Singapore always feels ‘business’ to me. I do not think I have ever come here as tourist. It was always for something specific: taking my mom to hospital, visiting friends, meeting, attending conferences, or, this time, participating in a training course.
It was a four day training on Craniosacral Therapy (CST). Cranio what? It is a light touch healing technique developed by John Upledger. Simply put, the touch would relaxes stressed muscles and, conversely, activates sleeping muscles.
I love CST for several reasons. It helps people (I am a witness to that. I have been treated.) It uses soft touch, which does not hurt at all (five grams of touch are all it takes.) It has strong scientific medical explanation to back up the technique (good for my overtly logical and painstakingly critical left brain.)
The touch is a way to connect to the person’s body (and mind). Human body has self-healing mechanism. The touch simply says “we’re listening” and waits until the body is opening up to tell its stories.
[Remind me to write more about CST later, For now, kindly refer to the official website of the Upledger Institute for details.]
The training was great. The instructor Michael, the four teaching assistants (TA) and Greenpartners as the organizer (hey Kheng!) were simply superb.
Two of the TAs were my therapists—Martyn and Heather. I did not know they were supposed to be there. So Heather came up to me from behind, covered my eyes from behind and said, “Guess who I am. You should be able to tell by the touch of my hand.” ☺ A typical CST joke!
I had a great time. Honestly, I had a great time during the training. On my first day, I texted a friend only to say “I like my life.” From the bottom of my heart. I don’t think I have ever thought that, at least not for a long time. My life has been nothing but blessings, but that day I honestly felt I was blessed.
When I told several friends about my taking this course, they asked, “What are you going to do with it once you have taken the course?” Good question.
A question that reminded me about a passage in Paulo Coelho’s Pilgrimage. The main character was eager to find the sword. So eager that he did not realize that before finding the sword, he had to answer the most important question: “What will you do when you find the sword?”
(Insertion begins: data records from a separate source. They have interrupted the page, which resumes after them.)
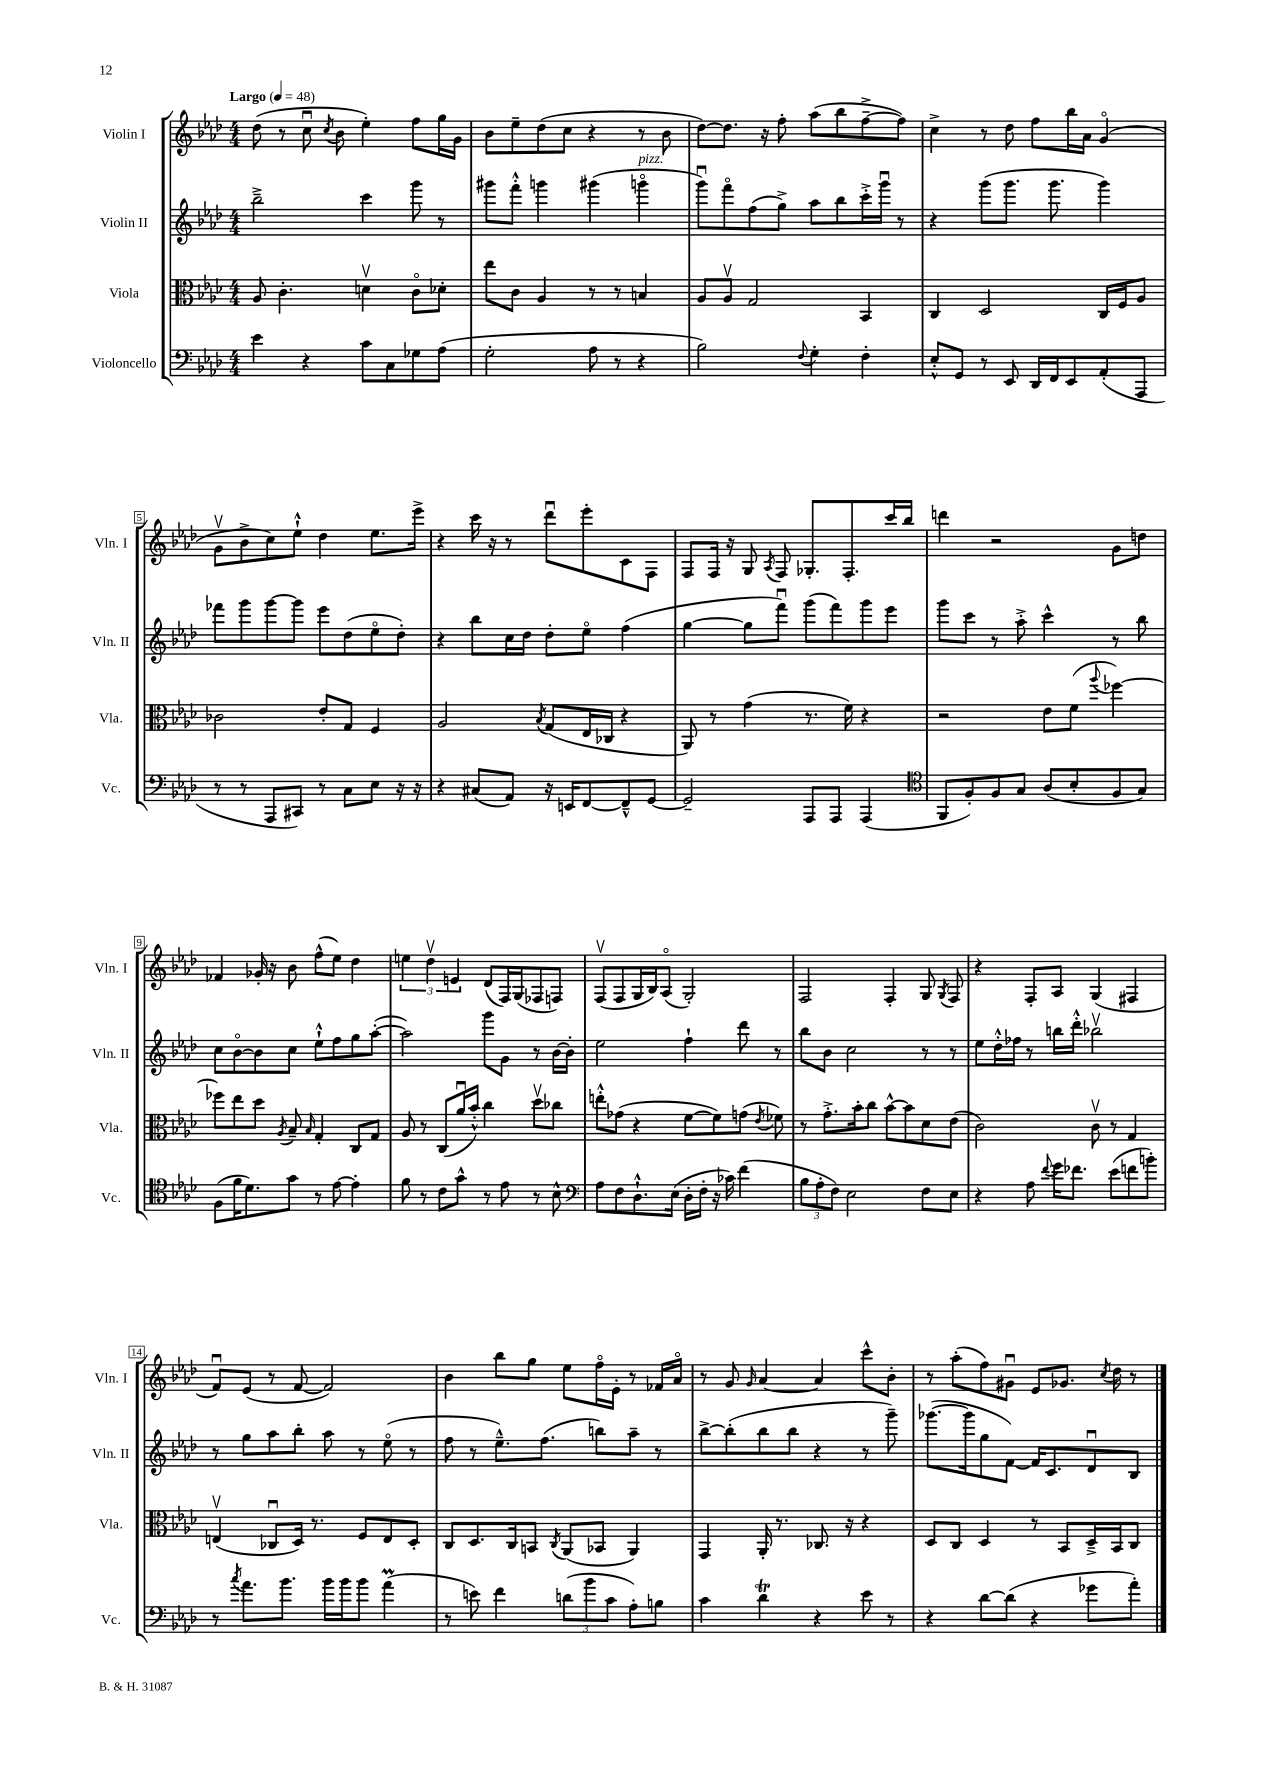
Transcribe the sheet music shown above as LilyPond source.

<<
\new StaffGroup <<
\new Staff = "s0" \with { instrumentName = "Violin I" shortInstrumentName = "Vln. I" } {
    \clef treble \key aes \major \numericTimeSignature \time 4/4 \tempo "Largo" 4 = 48
    \autoBeamOff des''8( r8 c''8\downbow \acciaccatura { c''8 } bes'8 ees''4-.) f''8[ g''16 g'16] |
    bes'8[ ees''8-- des''8( c''8] r4 r8 bes'8 |
    des''8[~) des''8.] r16 f''8-. aes''8[( bes''8 f''8~---> f''8]) |
    c''4-> r8 des''8 f''8[ bes''16 aes'16] g'4\flageolet( |
    g'8[\upbow bes'8-> c''8) ees''8]-!-^ des''4 ees''8.[ ees'''16]-> |
    r4 c'''16 r16 r8 des'''8[\downbow ees'''8-. c'8 f8] |
    f8[ f16] r16 g8 \acciaccatura { aes8 } f8 ges8.[-. f8.-. c'''16 bes''16] |
    d'''4 r2 g'8[ d''8] |
    fes'4 ges'16-. r16 bes'8 f''8[-^( ees''8]) des''4 |
    \tuplet 3/2 { e''4 des''4\upbow e'4 } des'8[( f16) g16( fes8 f8]) |
    f8[\upbow( f8 g16 bes16) aes8]\flageolet( g2-.) |
    f2 f4-. g8 \acciaccatura { g8 } f8 |
    r4 f8[-. aes8] g4( fis4 |
    f'8[\downbow) ees'8]( r8 f'8~ f'2) |
    bes'4 bes''8[ g''8] ees''8[ f''16\flageolet ees'16]-. r8 fes'16[ aes'16]\flageolet |
    r8 g'8 \grace { g'16 } aes'4~ aes'4 c'''8[-^ bes'8]-. |
    r8 aes''8[-.( f''8) gis'8]\downbow ees'8[ ges'8.] \acciaccatura { c''8 } des''16 r8 \bar "|." |
}
\new Staff = "s1" \with { instrumentName = "Violin II" shortInstrumentName = "Vln. II" } {
    \clef treble \key aes \major \numericTimeSignature \time 4/4
    \autoBeamOff bes''2---> c'''4 g'''8 r8 |
    gis'''8[ f'''8]-.-^ g'''4 gis'''4( g'''4\flageolet^\markup { \italic "pizz." } |
    g'''8[\downbow) f'''8\flageolet f''8( g''8]->) aes''8[ bes''8 c'''16-.-> g'''16]\downbow r8 |
    r4 g'''8[( g'''8.] g'''8. g'''4) |
    fes'''8[ g'''8 g'''8~ g'''8] ees'''8[ des''8( ees''8\flageolet des''8]-.) |
    r4 bes''8[ c''16 des''16] des''8[-. ees''8]\flageolet f''4( |
    g''4~ g''8[ f'''8]\downbow) g'''8[( f'''8) g'''8 ees'''8] |
    g'''8[ c'''8] r8 aes''8-.-> c'''4-^ r8 bes''8 |
    c''8[ bes'8~\flageolet bes'8 c''8] ees''8[-!-^ f''8 g''8 aes''8]~-.( |
    aes''2) g'''8[ g'8] r8 bes'16[~ bes'16]-. |
    ees''2 f''4-! des'''8 r8 |
    bes''8[ bes'8] c''2 r8 r8 |
    ees''8[ des''16-.-^ fes''16] r8 b''16[ des'''16]-.-^ bes''2\upbow |
    r8 g''8[ aes''8 bes''8]-. aes''8 r8 ees''8\flageolet( r8 |
    f''8 r8 ees''8.[---^) f''8.]( b''8[) aes''8]-- r8 |
    bes''8[~-> bes''8-.( bes''8 bes''8] r4 r8 g'''8--) |
    ges'''8.[~( ges'''16 g''8 f'8]~) f'16[ c'8. des'8\downbow bes8] \bar "|." |
}
\new Staff = "s2" \with { instrumentName = "Viola" shortInstrumentName = "Vla." } {
    \clef alto \key aes \major \numericTimeSignature \time 4/4
    \autoBeamOff aes8 c'4.-. d'4\upbow c'8[\flageolet des'8]-. |
    ees''8[ c'8] aes4 r8 r8 b4 |
    aes8[ aes8]\upbow g2 bes,4 |
    c4 des2 c16[ f16 aes8] |
    ces'2 ees'8[-. g8] f4 |
    aes2 \acciaccatura { bes8 } g8[( ees16 ces16] r4 |
    aes,8) r8 g'4( r8. f'16) r4 |
    r2 ees'8[ f'8]( \appoggiatura { aes''8 } fes''4~) |
    fes''8[ ees''8 des''8] \acciaccatura { aes8 } bes8-- \grace { bes16 } g4-. c8[ g8] |
    aes8 r8 c8[( aes'16\downbow bes'16]-.-^) c''4 des''8[\upbow ces''8] |
    e''8[-.-^ ges'8]( r4 f'8[~ f'8) g'8]( \acciaccatura { ees'8 } fes'8) |
    r8 g'8.[-.-> bes'16-. c''8] bes'8[~-^ bes'8 des'8 ees'8]( |
    c'2) c'8\upbow r8 g4 |
    e4\upbow( ces8[\downbow des16]) r8. f8[ e8 des8]-. |
    c8[ des8. c16 b,8] \acciaccatura { c8 } aes,8[( bes,8] aes,4) |
    g,4 aes,16-. r8. ces8. r16 r4 |
    des8[ c8] des4 r8 bes,8[ des16---> bes,16 c8] \bar "|." |
}
\new Staff = "s3" \with { instrumentName = "Violoncello" shortInstrumentName = "Vc." } {
    \clef bass \key aes \major \numericTimeSignature \time 4/4
    \autoBeamOff ees'4 r4 c'8[ c8 ges8 aes8]( |
    g2-. aes8 r8 r4 |
    bes2) \appoggiatura { f8 } g4-. f4-. |
    ees8[-.-^ g,8] r8 ees,8 des,16[ f,16 ees,8 aes,8-.( aes,,8] |
    r8 r8 aes,,8[ cis,8]) r8 c8[ ees8] r16 r16 |
    r4 cis8[( aes,8]) r16 e,16[ f,8~ f,8---^ g,8]~ |
    g,2-- aes,,8[ aes,,8] aes,,4( |
    \clef tenor f,8[ f8-.) f8 g8] aes8[( bes8-. f8 g8]) |
    f8[( f'16 des'8.) g'8] r8 ees'8~ ees'4-. |
    f'8 r8 c'8[ g'8]-^ r8 ees'8 r8 bes8-^ |
    \clef bass aes8[ f8 des8.-!-^ ees16]( des16[-. f16]-. r16 ces'16) f'4( |
    \tuplet 3/2 { bes8[ aes8-. f8]) } ees2 f8[ ees8] |
    r4 aes8 \appoggiatura { f'8 } g'16[ fes'8.] ees'8[( f'8 b'8]-.) |
    r8 \acciaccatura { c''8 } aes'8.[ bes'8.] bes'16[ bes'16 bes'8] aes'4\prall( |
    r8 e'8) f'4 \tuplet 3/2 { d'8[( bes'8 c'8] } aes8[-.) b8] |
    c'4 des'4\trill r4 ees'8 r8 |
    r4 des'8[~ des'8]( r4 ges'8[ aes'8]-.) \bar "|." |
}
>>
>>
\layout { \context { \Score \override BarNumber.stencil = #(make-stencil-boxer 0.1 0.3 ly:text-interface::print) } }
I am still uncertain about my answer. Perhaps it is a step toward a childhood dream to become a doctor. I used to want to be a doctor so I can spend half of my time making money and the other half helping people.
Or perhaps it is a make-up time. I remembered the helplessness I felt when I was volunteering to help victims of the Jakarta’s major flood. So many suffering, so little I could do.
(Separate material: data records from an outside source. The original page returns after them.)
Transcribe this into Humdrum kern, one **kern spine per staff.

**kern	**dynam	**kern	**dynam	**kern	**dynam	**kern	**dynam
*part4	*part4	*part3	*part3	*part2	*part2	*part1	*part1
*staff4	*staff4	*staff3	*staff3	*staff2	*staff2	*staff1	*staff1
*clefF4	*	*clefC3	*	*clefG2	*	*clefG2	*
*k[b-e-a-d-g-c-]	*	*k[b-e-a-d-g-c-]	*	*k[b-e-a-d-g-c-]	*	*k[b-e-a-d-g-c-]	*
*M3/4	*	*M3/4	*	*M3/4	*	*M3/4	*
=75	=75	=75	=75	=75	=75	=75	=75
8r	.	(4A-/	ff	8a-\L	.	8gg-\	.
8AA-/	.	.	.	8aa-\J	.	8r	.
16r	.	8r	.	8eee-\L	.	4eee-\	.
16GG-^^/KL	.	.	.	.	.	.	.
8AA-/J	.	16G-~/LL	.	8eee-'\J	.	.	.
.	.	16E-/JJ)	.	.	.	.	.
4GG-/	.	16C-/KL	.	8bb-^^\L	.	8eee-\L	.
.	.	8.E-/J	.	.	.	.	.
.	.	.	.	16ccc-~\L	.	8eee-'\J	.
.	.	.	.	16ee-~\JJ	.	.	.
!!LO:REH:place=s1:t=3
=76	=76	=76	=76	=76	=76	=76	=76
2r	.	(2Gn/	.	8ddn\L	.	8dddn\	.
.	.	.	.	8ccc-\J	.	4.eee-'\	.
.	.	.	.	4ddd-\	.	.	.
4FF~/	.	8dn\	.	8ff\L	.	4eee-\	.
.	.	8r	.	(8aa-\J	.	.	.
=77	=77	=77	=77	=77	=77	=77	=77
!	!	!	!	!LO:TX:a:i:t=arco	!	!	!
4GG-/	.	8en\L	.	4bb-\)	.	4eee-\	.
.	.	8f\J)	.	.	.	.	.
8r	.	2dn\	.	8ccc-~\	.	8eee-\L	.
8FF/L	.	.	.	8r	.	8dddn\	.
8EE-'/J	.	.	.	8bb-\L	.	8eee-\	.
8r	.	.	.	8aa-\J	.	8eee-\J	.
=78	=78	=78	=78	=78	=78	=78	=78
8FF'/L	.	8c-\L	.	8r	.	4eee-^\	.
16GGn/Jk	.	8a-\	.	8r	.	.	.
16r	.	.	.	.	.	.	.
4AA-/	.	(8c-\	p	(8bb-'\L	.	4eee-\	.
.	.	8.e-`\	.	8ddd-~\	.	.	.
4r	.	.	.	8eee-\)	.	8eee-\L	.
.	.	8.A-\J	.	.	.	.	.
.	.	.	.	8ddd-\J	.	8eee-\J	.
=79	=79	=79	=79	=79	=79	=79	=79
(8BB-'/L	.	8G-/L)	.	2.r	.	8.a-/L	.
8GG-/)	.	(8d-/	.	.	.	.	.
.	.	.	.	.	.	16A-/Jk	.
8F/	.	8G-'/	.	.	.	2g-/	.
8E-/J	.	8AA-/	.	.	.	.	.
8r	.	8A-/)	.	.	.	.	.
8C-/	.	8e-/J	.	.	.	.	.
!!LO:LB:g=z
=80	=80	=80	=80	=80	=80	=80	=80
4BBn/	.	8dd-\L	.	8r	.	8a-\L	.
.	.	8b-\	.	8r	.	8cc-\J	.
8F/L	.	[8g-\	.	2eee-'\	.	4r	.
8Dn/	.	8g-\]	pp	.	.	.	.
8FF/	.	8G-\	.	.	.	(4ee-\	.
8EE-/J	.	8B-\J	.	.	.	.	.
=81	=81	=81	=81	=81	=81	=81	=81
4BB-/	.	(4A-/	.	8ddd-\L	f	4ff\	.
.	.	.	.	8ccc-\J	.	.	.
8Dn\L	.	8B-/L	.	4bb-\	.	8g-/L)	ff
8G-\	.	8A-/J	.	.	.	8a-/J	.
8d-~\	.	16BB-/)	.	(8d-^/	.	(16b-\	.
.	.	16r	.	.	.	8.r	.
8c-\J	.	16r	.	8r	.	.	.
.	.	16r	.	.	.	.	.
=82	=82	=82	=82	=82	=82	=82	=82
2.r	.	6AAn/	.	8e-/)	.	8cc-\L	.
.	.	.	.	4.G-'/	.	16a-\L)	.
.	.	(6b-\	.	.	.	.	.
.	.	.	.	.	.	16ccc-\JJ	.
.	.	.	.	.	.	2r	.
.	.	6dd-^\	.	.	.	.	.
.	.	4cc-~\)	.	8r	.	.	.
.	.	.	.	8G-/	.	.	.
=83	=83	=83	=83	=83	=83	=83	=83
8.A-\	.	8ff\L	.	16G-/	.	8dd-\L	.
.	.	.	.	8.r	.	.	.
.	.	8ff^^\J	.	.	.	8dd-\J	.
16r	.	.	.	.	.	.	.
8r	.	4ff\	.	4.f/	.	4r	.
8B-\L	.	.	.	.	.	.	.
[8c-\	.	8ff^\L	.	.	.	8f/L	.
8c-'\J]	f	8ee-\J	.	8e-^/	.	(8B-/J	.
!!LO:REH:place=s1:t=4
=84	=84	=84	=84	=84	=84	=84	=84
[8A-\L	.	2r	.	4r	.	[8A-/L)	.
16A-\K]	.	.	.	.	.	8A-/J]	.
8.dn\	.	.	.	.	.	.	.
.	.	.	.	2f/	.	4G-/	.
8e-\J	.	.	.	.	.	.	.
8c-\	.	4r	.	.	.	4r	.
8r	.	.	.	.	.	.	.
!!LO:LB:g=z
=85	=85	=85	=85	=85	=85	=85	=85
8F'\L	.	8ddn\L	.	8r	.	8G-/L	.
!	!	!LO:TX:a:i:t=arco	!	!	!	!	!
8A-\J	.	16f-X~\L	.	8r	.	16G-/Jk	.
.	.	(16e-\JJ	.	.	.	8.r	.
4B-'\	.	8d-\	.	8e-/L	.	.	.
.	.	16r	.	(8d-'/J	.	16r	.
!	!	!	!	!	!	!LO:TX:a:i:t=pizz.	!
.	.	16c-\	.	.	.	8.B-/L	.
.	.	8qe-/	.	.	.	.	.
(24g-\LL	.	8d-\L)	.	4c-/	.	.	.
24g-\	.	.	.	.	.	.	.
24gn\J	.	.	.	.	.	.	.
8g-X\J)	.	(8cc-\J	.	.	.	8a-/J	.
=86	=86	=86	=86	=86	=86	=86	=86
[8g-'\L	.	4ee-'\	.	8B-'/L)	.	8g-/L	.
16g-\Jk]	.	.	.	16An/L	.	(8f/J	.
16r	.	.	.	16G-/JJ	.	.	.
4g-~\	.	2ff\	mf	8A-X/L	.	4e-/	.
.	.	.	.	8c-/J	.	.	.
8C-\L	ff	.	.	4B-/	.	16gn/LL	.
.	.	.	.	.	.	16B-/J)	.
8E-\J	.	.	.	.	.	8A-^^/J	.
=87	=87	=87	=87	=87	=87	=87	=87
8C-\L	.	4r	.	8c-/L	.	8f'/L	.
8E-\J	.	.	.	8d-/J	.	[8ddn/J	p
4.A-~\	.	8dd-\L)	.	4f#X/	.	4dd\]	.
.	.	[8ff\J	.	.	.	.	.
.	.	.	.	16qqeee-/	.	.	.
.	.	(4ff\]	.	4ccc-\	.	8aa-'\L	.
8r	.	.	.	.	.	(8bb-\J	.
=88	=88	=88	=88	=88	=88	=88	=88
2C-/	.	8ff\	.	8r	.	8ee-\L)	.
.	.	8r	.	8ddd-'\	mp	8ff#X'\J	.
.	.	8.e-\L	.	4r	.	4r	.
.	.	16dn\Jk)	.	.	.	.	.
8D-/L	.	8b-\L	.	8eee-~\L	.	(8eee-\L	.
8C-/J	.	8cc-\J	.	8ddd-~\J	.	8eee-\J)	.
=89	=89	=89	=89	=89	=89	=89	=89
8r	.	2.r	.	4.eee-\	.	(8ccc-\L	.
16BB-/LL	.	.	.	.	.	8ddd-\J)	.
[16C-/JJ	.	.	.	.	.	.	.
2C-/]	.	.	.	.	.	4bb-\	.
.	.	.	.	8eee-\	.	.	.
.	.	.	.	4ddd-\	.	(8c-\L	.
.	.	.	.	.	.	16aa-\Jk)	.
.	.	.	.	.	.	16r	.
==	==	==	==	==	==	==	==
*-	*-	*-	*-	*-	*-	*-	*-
I don’t know. But I know when it is time, I will know what to do with it.
For the time being, I would like to thank the CST team (and new friends) for the great experience. Thanks to the city of Singapore that has always been kind (and professional and efficient!) to me.
A special thanks to Yolli, Hany, and Andien for letting me stay at their places. Nila and Mike for the great veggie meal. A warm hug to all whom I met during my visit to Singapore this time round.